By Bill Peace
In the mid-1990s, I found myself in a new town working in an entry-level position for a start-up telecommunications company. I saw endless growth possibilities within the organization. This was my chance to get in on the ground floor of a growing business and prove myself through hard work, dedication and a genuine spirit of wanting to help others.
I studied the business inside and out and made myself visible for important projects and tasks. I was often called upon to help the training department, even though that was not my title or job responsibility. When outside vendors presented their products, management asked my opinion.
As with most start-up companies, change was the order of the day, and folks were quickly moving around to different departments and getting promoted. Soon, it was my turn. The call-center director pulled me aside one day and asked a favor. A team manager was being promoted to another department. I was needed to take over her 12-person team as “interim manager” with the clear possibility of moving into the role permanently.
I didn’t hesitate. I got to know the entire team, answered all their questions, stayed long past my shift, arrived much earlier than expected and quickly learned my new duties. It wasn’t long before I started receiving rave reviews from the team members — and even from other team managers. After one month, the position was posted. The call-center director strongly encouraged me to submit my application. Again, I did so without hesitation.
Two weeks later, I learned, along with everyone else, that two other entry-level employees were named as the new managers, one taking over my interim position.
I was crushed, though I ultimately knew the position was not promised to me. My initial reaction was confusion and hurt. What had I done wrong? Where were my shortcomings? Privately, I was distraught; publically, I supported the decision and graciously moved back to my original entry-level position.
But several close colleagues approached the director with anger over his decision.
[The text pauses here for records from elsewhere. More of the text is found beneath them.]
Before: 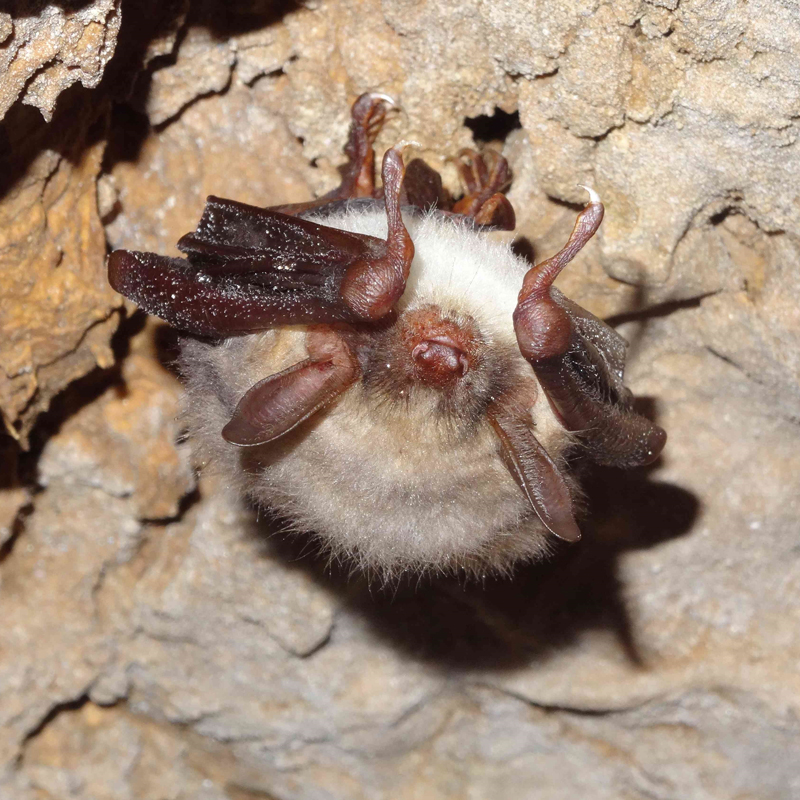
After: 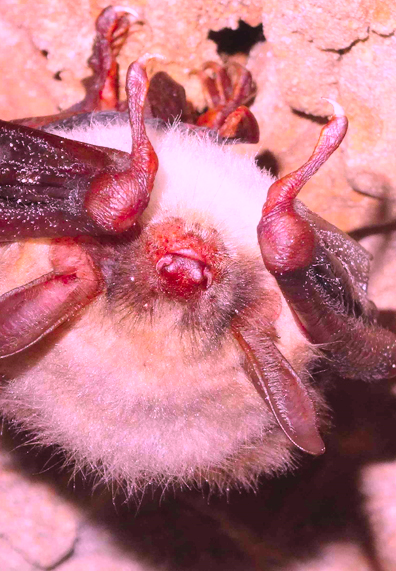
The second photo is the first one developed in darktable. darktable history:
contrast brightness saturation: contrast 0.14, brightness 0.21
color correction: highlights a* 19.5, highlights b* -11.53, saturation 1.69
crop: left 32.075%, top 10.976%, right 18.355%, bottom 17.596%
They didn’t know why I kept quiet. They wanted me to revolt, or lash out, or at least ask why I had been overlooked.
“How could they do this to you? Why don’t you leave this company? It’s obvious your hard work and talent won’t be appreciated here,” I heard. I held my head high and quietly dismissed the negativity. I stayed true to my values and principles, believing in my hard work, skill and taking the high road. My integrity won out.
Soon after, I was approached by the company’s sales director, who pulled me aside and asked if I had an interest in helping him grow his department. He needed a manager to supervise the data-entry portion of the business unit. To my surprise, he offered twice my salary and a significant signing bonus. I said, “Yes.” My time had come.
On my first day, when we sat to review all the paperwork, I asked about his interest in me and his response has stayed with me to this day. “I observed your hard work with the other department’s team and I liked your approach,” he said. “I also wanted to seize an opportunity. I saw what happened to you. You were asked to fill an interim role and did a stellar job only to be overlooked for the promotion.”
“I figured if that department wasn’t going to capitalize on your talent and knowledge, I was,” he said. “And ultimately, I appreciated how you responded to not getting the job. You handled it with dignity and professionalism when everyone around you wanted you to act differently. I respect that.”
Looking back, my time in sales was a great learning and growing experience. But it was that first job that taught me the importance of keeping my integrity. A negative experience opened the door to management, and I’ve been there ever since.
I often tell this story to young or new managers as they navigate through their first leadership roles. Keeping true to who you are and what you value is a leadership lesson worth learning — and you never know who might take notice.
Bill Peace is director, Training & Development, for Merck Sharp & Dohme Federal Credit Union in Chalfont, Pennsylvania.